======== Bloco de texto

É aí então que algumas obras surgem para dar algum sentido ao aparente caos. O que eu diria é que O Gigante Enterrado cumpre um pouco esse papel. Entretanto, vou além. Esse romance de fantasia, repleto de cavaleiros, “bárbaros”, seres míticos e sentimentos nas suas formas simples e puras – como o amor e a morte –, é uma obra mais do que necessária nos tempos de hoje. Isso porque ela trabalha com temas tão atuais, tão sensíveis e significativos para o nosso contexto; além de serem questões, se não primordiais, muito velhas à humanidade. Em tempos de impunidade, devemos crer numa paz comandada pelo esquecimento de crimes imperdoáveis?

================

**Usando as informações:**
- A) Responda com base no trecho sobre o romance:
(i) Qual obra, segundo o trecho, cumpre um pouco o papel de dar algum sentido ao aparente caos?
(ii) A que gênero pertence esse romance?
(iii) Quais sentimentos são citados como exemplos de suas formas simples e puras?
- B) Devolva todas as linhas da listagem que contenham a palavra "South", diferenciando maiúsculas de minúsculas.
A listagem não tem relação com o trecho.

======== Material fornecido

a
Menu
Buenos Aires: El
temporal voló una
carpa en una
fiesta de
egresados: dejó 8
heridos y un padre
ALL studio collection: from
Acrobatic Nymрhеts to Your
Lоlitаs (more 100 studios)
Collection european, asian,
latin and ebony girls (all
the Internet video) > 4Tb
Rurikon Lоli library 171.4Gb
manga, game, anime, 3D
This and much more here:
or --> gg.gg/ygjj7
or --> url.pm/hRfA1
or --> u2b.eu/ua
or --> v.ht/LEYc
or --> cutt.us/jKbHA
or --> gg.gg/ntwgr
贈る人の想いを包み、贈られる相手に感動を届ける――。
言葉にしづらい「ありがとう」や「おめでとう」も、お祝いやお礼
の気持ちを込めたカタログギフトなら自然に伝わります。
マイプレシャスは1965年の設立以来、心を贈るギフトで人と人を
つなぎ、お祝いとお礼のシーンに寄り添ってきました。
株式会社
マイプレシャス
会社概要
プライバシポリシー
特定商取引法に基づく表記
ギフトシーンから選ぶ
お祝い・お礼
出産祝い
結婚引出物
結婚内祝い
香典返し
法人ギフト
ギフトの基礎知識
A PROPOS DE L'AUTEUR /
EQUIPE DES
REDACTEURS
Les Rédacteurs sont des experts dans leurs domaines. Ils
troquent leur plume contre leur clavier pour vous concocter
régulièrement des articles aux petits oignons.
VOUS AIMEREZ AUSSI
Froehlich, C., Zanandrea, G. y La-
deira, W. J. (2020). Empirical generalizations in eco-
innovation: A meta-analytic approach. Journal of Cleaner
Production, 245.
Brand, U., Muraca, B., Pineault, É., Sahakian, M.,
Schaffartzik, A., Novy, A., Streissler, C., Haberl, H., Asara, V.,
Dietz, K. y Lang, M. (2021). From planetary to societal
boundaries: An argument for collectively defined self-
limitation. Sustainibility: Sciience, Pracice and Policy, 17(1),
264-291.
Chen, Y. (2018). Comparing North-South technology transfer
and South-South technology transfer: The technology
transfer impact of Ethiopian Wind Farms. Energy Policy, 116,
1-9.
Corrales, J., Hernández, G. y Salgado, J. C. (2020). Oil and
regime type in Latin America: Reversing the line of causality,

================

**Resultados por tarefa:**
- A)
(i) O Gigante Enterrado.
(ii) Fantasia.
(iii) O amor e a morte.

- B)
Chen, Y. (2018). Comparing North-South technology transfer
and South-South technology transfer: The technology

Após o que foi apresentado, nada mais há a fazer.